DATASET RECORDS:
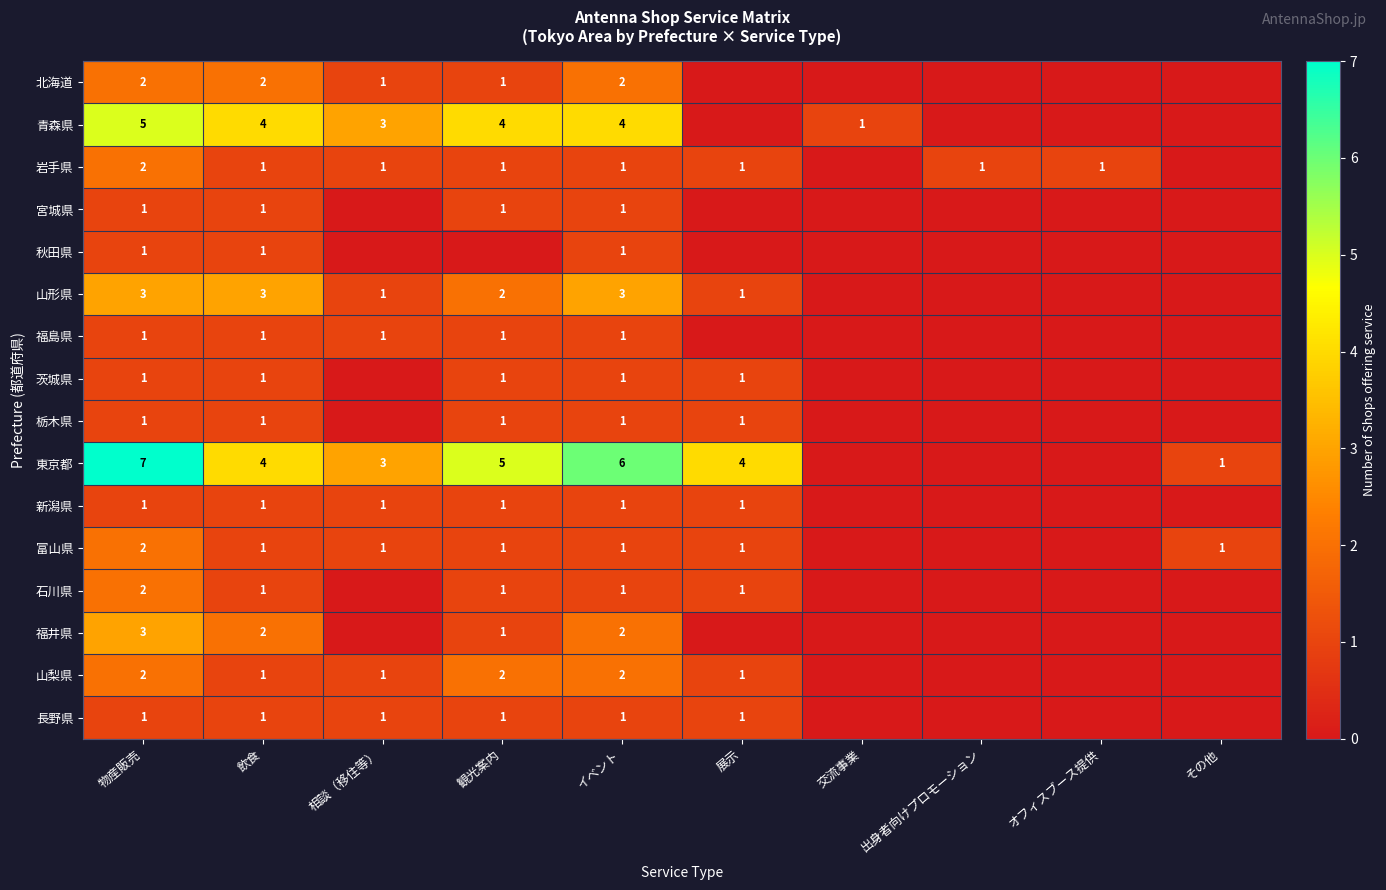

Is it true that 石川県 equals 1 at 観光案内?

True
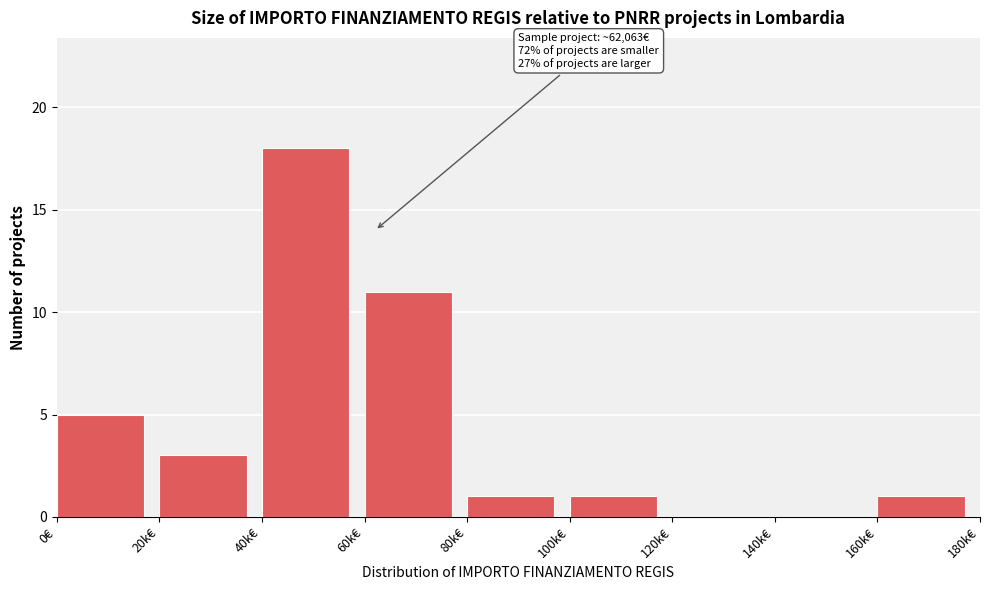

Reading left to right, transcribe all the data shown in this chart.

0€=5	20k€=3	40k€=18	60k€=11	80k€=1	100k€=1	120k€=0	140k€=0	160k€=1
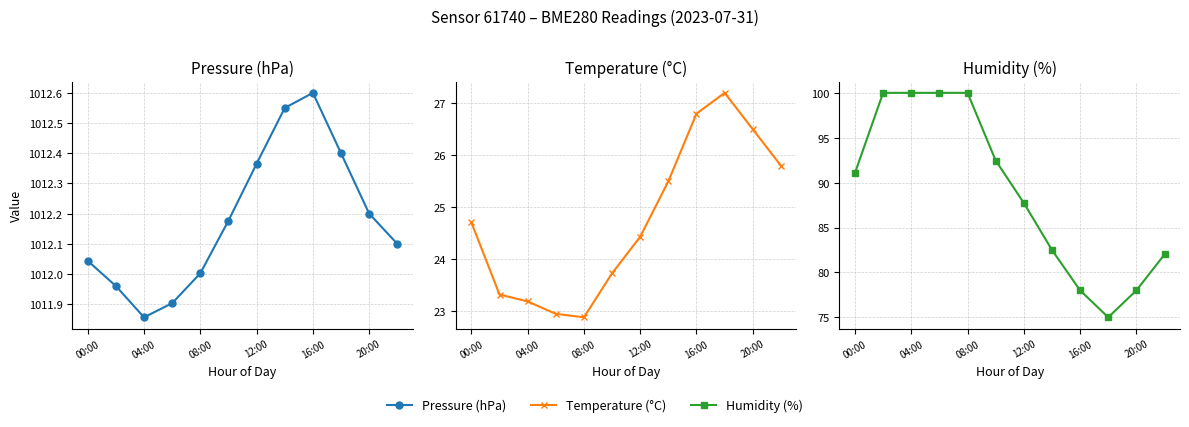

Where does the Temperature (°C) series first go above 24?

00:00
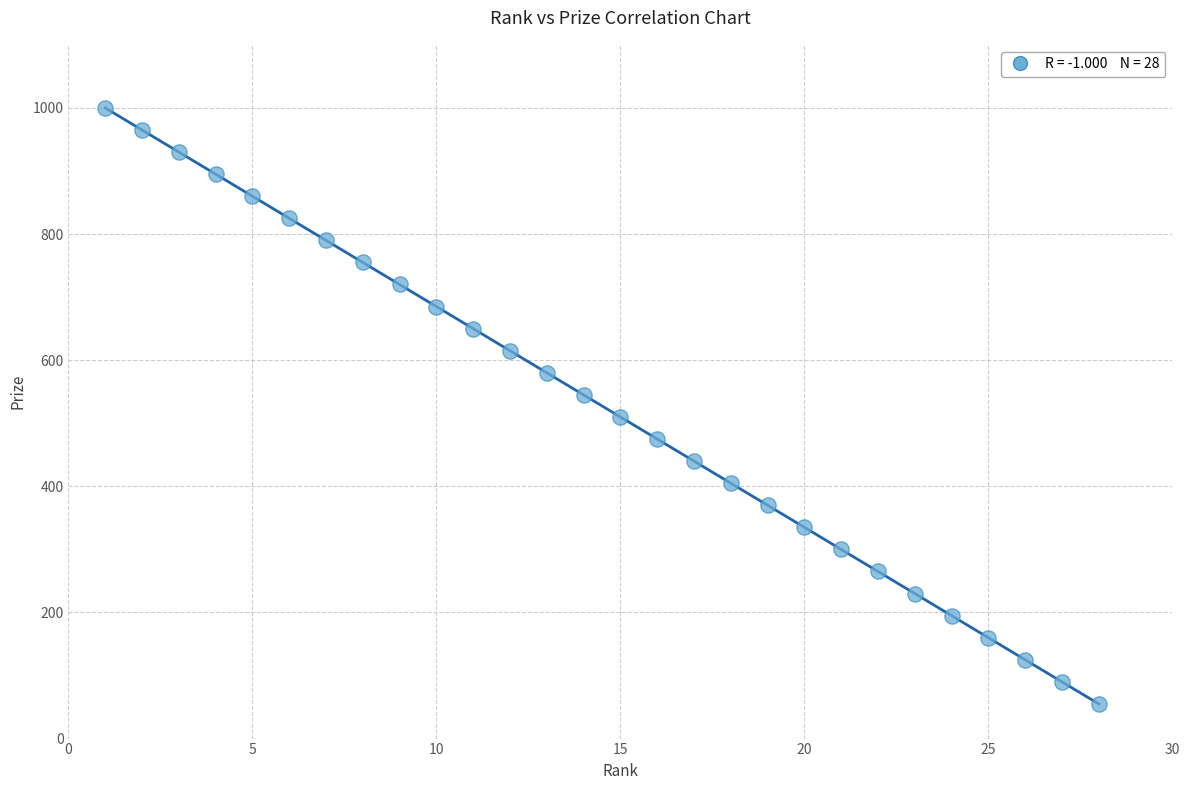

What is the range of X values (max minus min)?

27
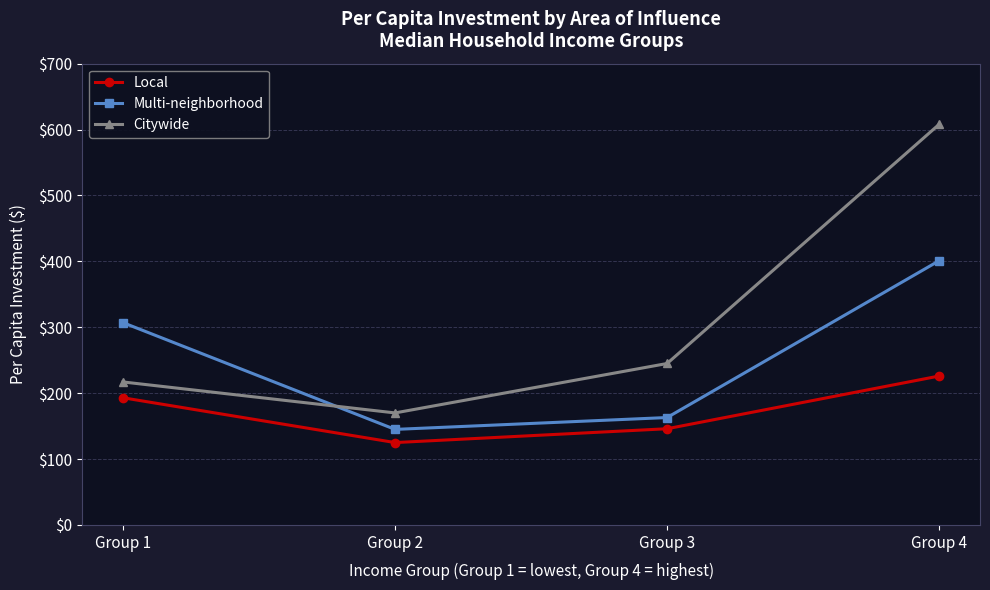

List the series in order of their overall mean, highest first.

Citywide, Multi-neighborhood, Local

WORK ORDER:
Can you retype all five items above line for line, without the pictures?

WRITTEN RESPONSE:
Is it true that 石川県 equals 1 at 観光案内?

True

Reading left to right, transcribe all the data shown in this chart.

0€=5	20k€=3	40k€=18	60k€=11	80k€=1	100k€=1	120k€=0	140k€=0	160k€=1

Where does the Temperature (°C) series first go above 24?

00:00

What is the range of X values (max minus min)?

27

List the series in order of their overall mean, highest first.

Citywide, Multi-neighborhood, Local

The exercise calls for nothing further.